The Impossible-To-Please Markets
Watching the last half-hour of trading on Wall Street today was like watching a football game when your team is ahead by a field goal, you've got the ball and you're trying to run out the clock to keep the other team from getting another chance to score.
All people wanted was for the clock to run out -- for 4 p.m. to arrive -- with the markets back in positive territory.
Though it was was not to be so -- the other team got the ball and scored the winning touchdown -- the Dow ended up closing down "only" 128 points, or 1.4 percent.
The S&P 500 closed down a little more than 1 percent and the Nasdaq actually closed up .3 percent.

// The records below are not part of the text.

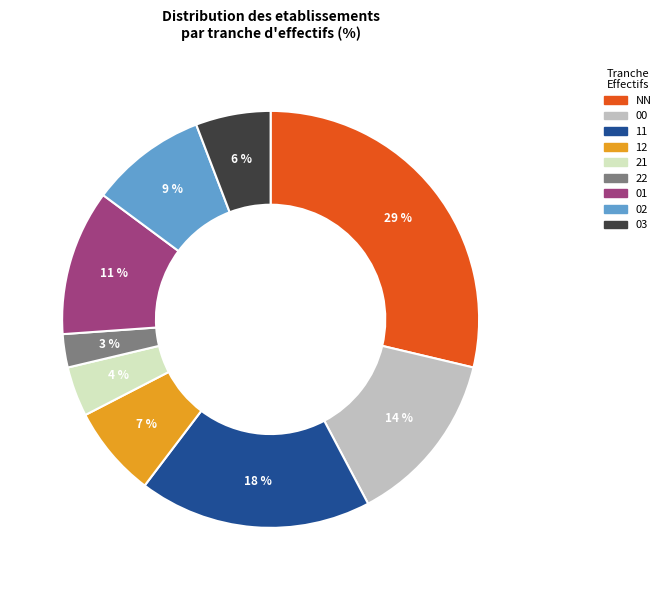

Which slice is the smallest?

22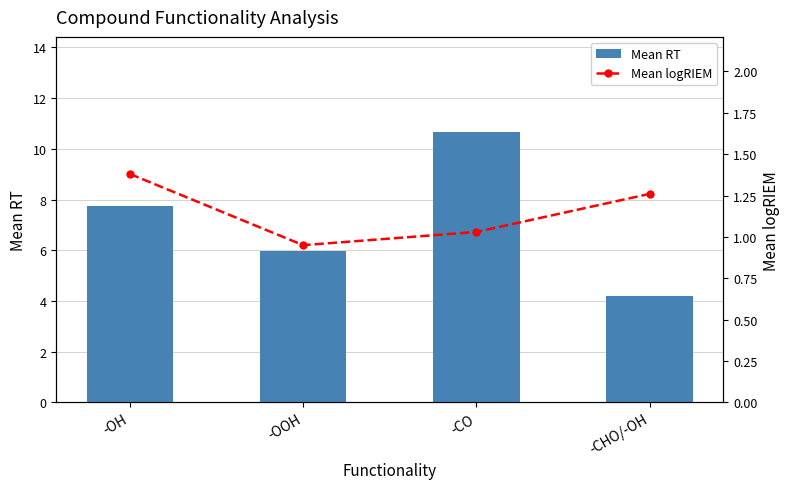

Rank the series by their average value, from lowest to highest.

Mean logRIEM, Mean RT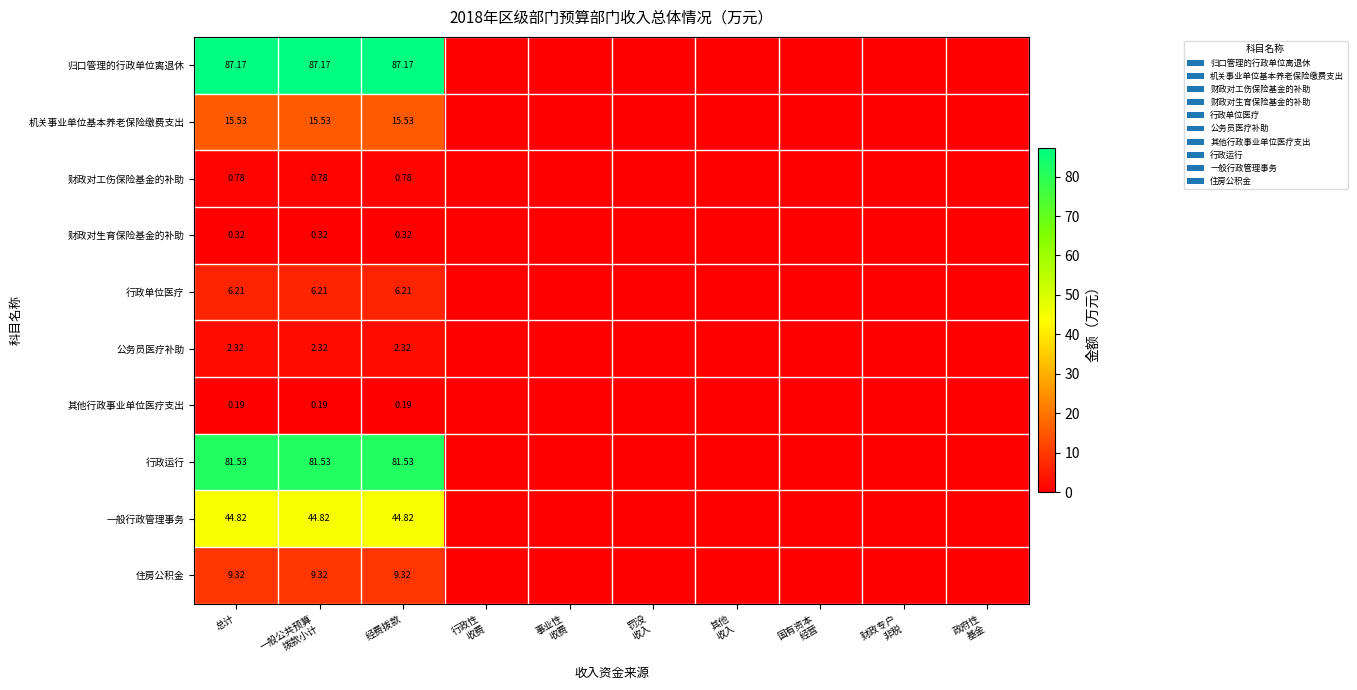

Rank the series at 经费拨款 from highest to lowest value.

归口管理的行政单位离退休, 行政运行, 一般行政管理事务, 机关事业单位基本养老保险缴费支出, 住房公积金, 行政单位医疗, 公务员医疗补助, 财政对工伤保险基金的补助, 财政对生育保险基金的补助, 其他行政事业单位医疗支出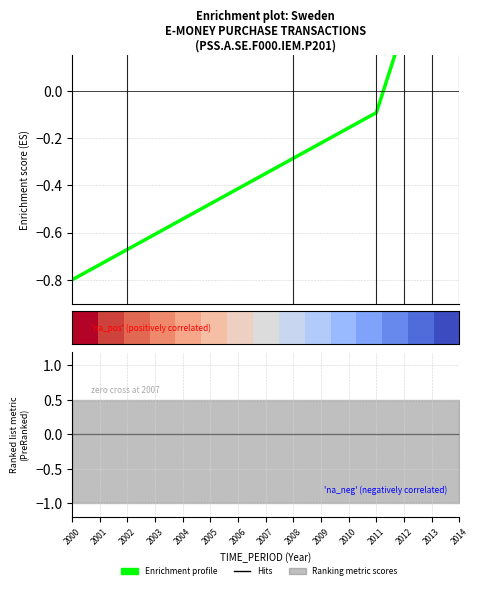

What is the sum of the Enrichment profile values at 2008 and 2011?

-0.4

All of which, these days, counts as a victory.
Especially after the Dow plunged 500 points in the moments after opening, launching a 1,015-point swing -- the most volatile trading day in the Dow's history.
Prior to the late rally, it was the worst week in the history of the Dow. Worse than the 1929 crash, worse than any other.
The markets right now seem to be responding only to expectation and hope of what may come, not reality.
The markets surged when it looked like a bailout would come from the government. Then, when the bailout became a reality, the markets tanked.
The markets cried for a rate cut and went up when it looked like they could get one. Then, when major economies around the world linked arms and actually cut rates, Wall Street shrugged.
Today, analysts were saying the last-hour rally may be attributable to this weekend's G7 summit and the hope -- the hope -- that some further coordinated global relief could come.
In short, the markets are acting like Lotharios who find their thrill in the getting, not the having, of romantic interests. It's all about the chase and the promise. Once gained, the prize inevitably disappoints.
So at least now we know what we're dealing with: A hormone-fueled, 19-year-old college kid.